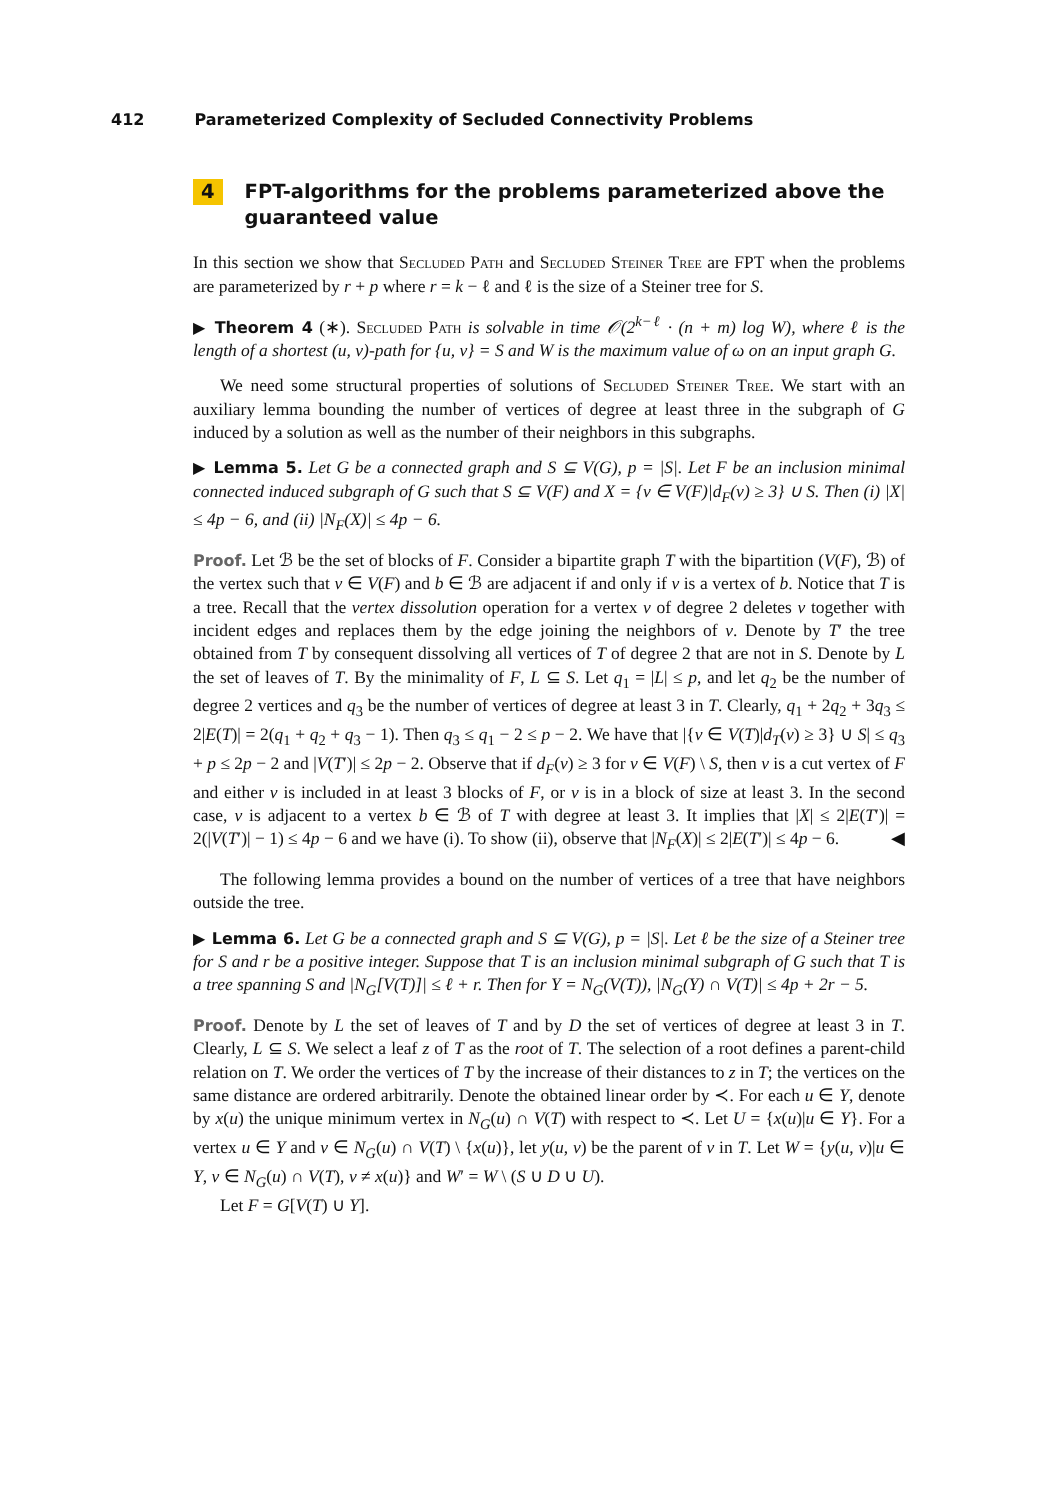412 Parameterized Complexity of Secluded Connectivity Problems
4 FPT-algorithms for the problems parameterized above the guaranteed value
In this section we show that Secluded Path and Secluded Steiner Tree are FPT when the problems are parameterized by r + p where r = k − ℓ and ℓ is the size of a Steiner tree for S.
▶ Theorem 4 (∗). Secluded Path is solvable in time 𝒪(2<sup>k−ℓ</sup> · (n + m) log W), where ℓ is the length of a shortest (u, v)-path for {u, v} = S and W is the maximum value of ω on an input graph G.
We need some structural properties of solutions of Secluded Steiner Tree. We start with an auxiliary lemma bounding the number of vertices of degree at least three in the subgraph of G induced by a solution as well as the number of their neighbors in this subgraphs.
▶ Lemma 5. Let G be a connected graph and S ⊆ V(G), p = |S|. Let F be an inclusion minimal connected induced subgraph of G such that S ⊆ V(F) and X = {v ∈ V(F)|d<sub>F</sub>(v) ≥ 3} ∪ S. Then (i) |X| ≤ 4p − 6, and (ii) |N<sub>F</sub>(X)| ≤ 4p − 6.
Proof. Let ℬ be the set of blocks of F. Consider a bipartite graph T with the bipartition (V(F), ℬ) of the vertex such that v ∈ V(F) and b ∈ ℬ are adjacent if and only if v is a vertex of b. Notice that T is a tree. Recall that the vertex dissolution operation for a vertex v of degree 2 deletes v together with incident edges and replaces them by the edge joining the neighbors of v. Denote by T′ the tree obtained from T by consequent dissolving all vertices of T of degree 2 that are not in S. Denote by L the set of leaves of T. By the minimality of F, L ⊆ S. Let q<sub>1</sub> = |L| ≤ p, and let q<sub>2</sub> be the number of degree 2 vertices and q<sub>3</sub> be the number of vertices of degree at least 3 in T. Clearly, q<sub>1</sub> + 2q<sub>2</sub> + 3q<sub>3</sub> ≤ 2|E(T)| = 2(q<sub>1</sub> + q<sub>2</sub> + q<sub>3</sub> − 1). Then q<sub>3</sub> ≤ q<sub>1</sub> − 2 ≤ p − 2. We have that |{v ∈ V(T)|d<sub>T</sub>(v) ≥ 3} ∪ S| ≤ q<sub>3</sub> + p ≤ 2p − 2 and |V(T′)| ≤ 2p − 2. Observe that if d<sub>F</sub>(v) ≥ 3 for v ∈ V(F) \ S, then v is a cut vertex of F and either v is included in at least 3 blocks of F, or v is in a block of size at least 3. In the second case, v is adjacent to a vertex b ∈ ℬ of T with degree at least 3. It implies that |X| ≤ 2|E(T′)| = 2(|V(T′)| − 1) ≤ 4p − 6 and we have (i). To show (ii), observe that |N<sub>F</sub>(X)| ≤ 2|E(T′)| ≤ 4p − 6. ◀
The following lemma provides a bound on the number of vertices of a tree that have neighbors outside the tree.
▶ Lemma 6. Let G be a connected graph and S ⊆ V(G), p = |S|. Let ℓ be the size of a Steiner tree for S and r be a positive integer. Suppose that T is an inclusion minimal subgraph of G such that T is a tree spanning S and |N<sub>G</sub>[V(T)]| ≤ ℓ + r. Then for Y = N<sub>G</sub>(V(T)), |N<sub>G</sub>(Y) ∩ V(T)| ≤ 4p + 2r − 5.
Proof. Denote by L the set of leaves of T and by D the set of vertices of degree at least 3 in T. Clearly, L ⊆ S. We select a leaf z of T as the root of T. The selection of a root defines a parent-child relation on T. We order the vertices of T by the increase of their distances to z in T; the vertices on the same distance are ordered arbitrarily. Denote the obtained linear order by ≺. For each u ∈ Y, denote by x(u) the unique minimum vertex in N<sub>G</sub>(u) ∩ V(T) with respect to ≺. Let U = {x(u)|u ∈ Y}. For a vertex u ∈ Y and v ∈ N<sub>G</sub>(u) ∩ V(T) \ {x(u)}, let y(u, v) be the parent of v in T. Let W = {y(u, v)|u ∈ Y, v ∈ N<sub>G</sub>(u) ∩ V(T), v ≠ x(u)} and W′ = W \ (S ∪ D ∪ U).
Let F = G[V(T) ∪ Y].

PROBLEM:
Repeat the listing above word for word. Do not include the pictures.

REPLY:
412 Parameterized Complexity of Secluded Connectivity Problems
4 FPT-algorithms for the problems parameterized above the guaranteed value
In this section we show that Secluded Path and Secluded Steiner Tree are FPT when the problems are parameterized by r + p where r = k − ℓ and ℓ is the size of a Steiner tree for S.
▶ Theorem 4 (∗). Secluded Path is solvable in time 𝒪(2<sup>k−ℓ</sup> · (n + m) log W), where ℓ is the length of a shortest (u, v)-path for {u, v} = S and W is the maximum value of ω on an input graph G.
We need some structural properties of solutions of Secluded Steiner Tree. We start with an auxiliary lemma bounding the number of vertices of degree at least three in the subgraph of G induced by a solution as well as the number of their neighbors in this subgraphs.
▶ Lemma 5. Let G be a connected graph and S ⊆ V(G), p = |S|. Let F be an inclusion minimal connected induced subgraph of G such that S ⊆ V(F) and X = {v ∈ V(F)|d<sub>F</sub>(v) ≥ 3} ∪ S. Then (i) |X| ≤ 4p − 6, and (ii) |N<sub>F</sub>(X)| ≤ 4p − 6.
Proof. Let ℬ be the set of blocks of F. Consider a bipartite graph T with the bipartition (V(F), ℬ) of the vertex such that v ∈ V(F) and b ∈ ℬ are adjacent if and only if v is a vertex of b. Notice that T is a tree. Recall that the vertex dissolution operation for a vertex v of degree 2 deletes v together with incident edges and replaces them by the edge joining the neighbors of v. Denote by T′ the tree obtained from T by consequent dissolving all vertices of T of degree 2 that are not in S. Denote by L the set of leaves of T. By the minimality of F, L ⊆ S. Let q<sub>1</sub> = |L| ≤ p, and let q<sub>2</sub> be the number of degree 2 vertices and q<sub>3</sub> be the number of vertices of degree at least 3 in T. Clearly, q<sub>1</sub> + 2q<sub>2</sub> + 3q<sub>3</sub> ≤ 2|E(T)| = 2(q<sub>1</sub> + q<sub>2</sub> + q<sub>3</sub> − 1). Then q<sub>3</sub> ≤ q<sub>1</sub> − 2 ≤ p − 2. We have that |{v ∈ V(T)|d<sub>T</sub>(v) ≥ 3} ∪ S| ≤ q<sub>3</sub> + p ≤ 2p − 2 and |V(T′)| ≤ 2p − 2. Observe that if d<sub>F</sub>(v) ≥ 3 for v ∈ V(F) \ S, then v is a cut vertex of F and either v is included in at least 3 blocks of F, or v is in a block of size at least 3. In the second case, v is adjacent to a vertex b ∈ ℬ of T with degree at least 3. It implies that |X| ≤ 2|E(T′)| = 2(|V(T′)| − 1) ≤ 4p − 6 and we have (i). To show (ii), observe that |N<sub>F</sub>(X)| ≤ 2|E(T′)| ≤ 4p − 6. ◀
The following lemma provides a bound on the number of vertices of a tree that have neighbors outside the tree.
▶ Lemma 6. Let G be a connected graph and S ⊆ V(G), p = |S|. Let ℓ be the size of a Steiner tree for S and r be a positive integer. Suppose that T is an inclusion minimal subgraph of G such that T is a tree spanning S and |N<sub>G</sub>[V(T)]| ≤ ℓ + r. Then for Y = N<sub>G</sub>(V(T)), |N<sub>G</sub>(Y) ∩ V(T)| ≤ 4p + 2r − 5.
Proof. Denote by L the set of leaves of T and by D the set of vertices of degree at least 3 in T. Clearly, L ⊆ S. We select a leaf z of T as the root of T. The selection of a root defines a parent-child relation on T. We order the vertices of T by the increase of their distances to z in T; the vertices on the same distance are ordered arbitrarily. Denote the obtained linear order by ≺. For each u ∈ Y, denote by x(u) the unique minimum vertex in N<sub>G</sub>(u) ∩ V(T) with respect to ≺. Let U = {x(u)|u ∈ Y}. For a vertex u ∈ Y and v ∈ N<sub>G</sub>(u) ∩ V(T) \ {x(u)}, let y(u, v) be the parent of v in T. Let W = {y(u, v)|u ∈ Y, v ∈ N<sub>G</sub>(u) ∩ V(T), v ≠ x(u)} and W′ = W \ (S ∪ D ∪ U).
Let F = G[V(T) ∪ Y].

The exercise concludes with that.